**SET PROBLEM 1**.
Render the rows below, which record how flat shapes moved or turned, as a numbered list that skips blank lines and leaves out the picture markers.

-------

Provocative and profound, Sebastian Faulks’s dazzling novel journeys across continents and time to explore the chaos created by love, separation and missed opportunities. From the pain and drama of these highly particular lives emerges a mysterious consolation: the chance to feel your heart beat in someone else’s life.
Which doesn’t really tell you very much I think. And is also a bit pretentious to my mind which is a real shame and would certainly have put me off if I hadn’t been seduced by the cover, intrigued by the structure and caught up in the first story before I really started paying attention.
Why did I want to read it?
See above. Plus I like Sebastian Faulks and as far as I am concerned he gets away with a lot on the strength of Birdsong. I have quite a few of his books but I think this is only the second I’ve read, which is interesting (to me at least).
I was also fascinated to see how this would stack up against A Visit from the Goon Squad which is also a book of linked stories creating a novel and which I absolutely adored and have to thank Silvery Dude for recommending to me (he actually went on about it a lot to anyone within hearing distance but is forgiven because he was right).
What did I think about it?

-------

**SET PROBLEM 2**.
Write the next part of the review of the Sebastian Faulks novel, starting after its final line.

**ROWS**.
-------

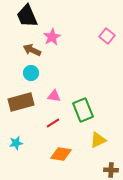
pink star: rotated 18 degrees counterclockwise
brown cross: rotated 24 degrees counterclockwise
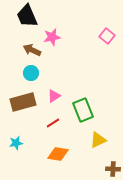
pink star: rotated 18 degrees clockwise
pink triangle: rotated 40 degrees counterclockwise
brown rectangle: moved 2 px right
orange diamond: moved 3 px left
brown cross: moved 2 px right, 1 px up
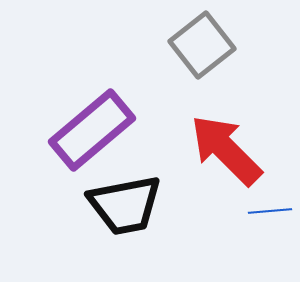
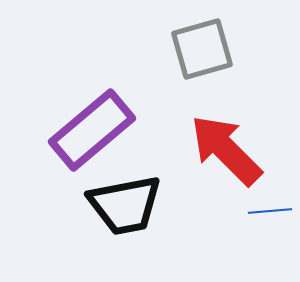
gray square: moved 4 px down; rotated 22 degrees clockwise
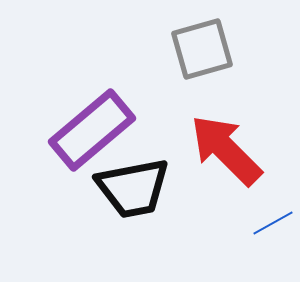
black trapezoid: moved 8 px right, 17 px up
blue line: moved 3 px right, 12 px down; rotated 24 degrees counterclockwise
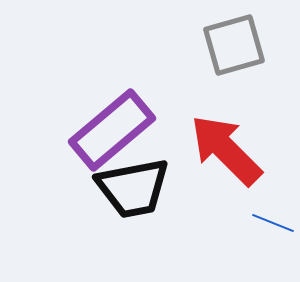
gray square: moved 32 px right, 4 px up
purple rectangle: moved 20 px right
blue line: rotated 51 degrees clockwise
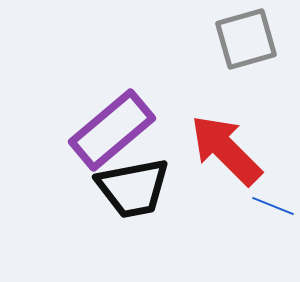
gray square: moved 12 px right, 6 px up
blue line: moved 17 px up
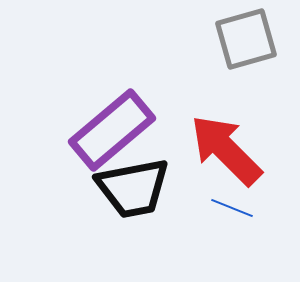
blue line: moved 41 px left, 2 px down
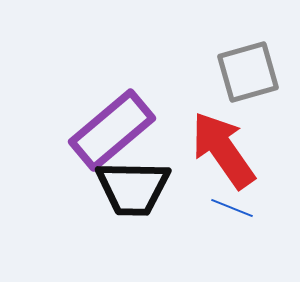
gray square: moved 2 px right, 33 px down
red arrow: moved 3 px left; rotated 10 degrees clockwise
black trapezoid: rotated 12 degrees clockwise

-------

**RESULT 1**.
1. pink star: rotated 18 degrees counterclockwise
2. brown cross: rotated 24 degrees counterclockwise
3. pink star: rotated 18 degrees clockwise
4. pink triangle: rotated 40 degrees counterclockwise
5. brown rectangle: moved 2 px right
6. orange diamond: moved 3 px left
7. brown cross: moved 2 px right, 1 px up
8. gray square: moved 4 px down; rotated 22 degrees clockwise
9. black trapezoid: moved 8 px right, 17 px up
10. blue line: moved 3 px right, 12 px down; rotated 24 degrees counterclockwise
11. gray square: moved 32 px right, 4 px up
12. purple rectangle: moved 20 px right
13. blue line: rotated 51 degrees clockwise
14. gray square: moved 12 px right, 6 px up
15. blue line: moved 17 px up
16. blue line: moved 41 px left, 2 px down
17. gray square: moved 2 px right, 33 px down
18. red arrow: moved 3 px left; rotated 10 degrees clockwise
19. black trapezoid: rotated 12 degrees clockwise

**RESULT 2**.
Well. The first thing to say is that it didn’t work as a novel for me. I think the links between the stories were too tenuous for me to easily pick up (and I like to think I’m the kind of reader who does the whole “wait a minute, is that a connection?” thing more often than not). I spotted a couple of them but not enough to pull it together in a coherent whole.
But, I actually really enjoyed all of the stories, in particular the first one “A Different Man” which starts in 1938 and takes in WWII and its aftermath, and (funnily enough, a bit of bookending) the last one “You Next Time” which starts in 1971 and tells a tale set in the music industry of the time, and which I found lovely and very moving and rather sad and made me want to listen to early Joni Mitchell.
So very much worth spending time with but for this reader a collection of accomplished short stories, not a novel.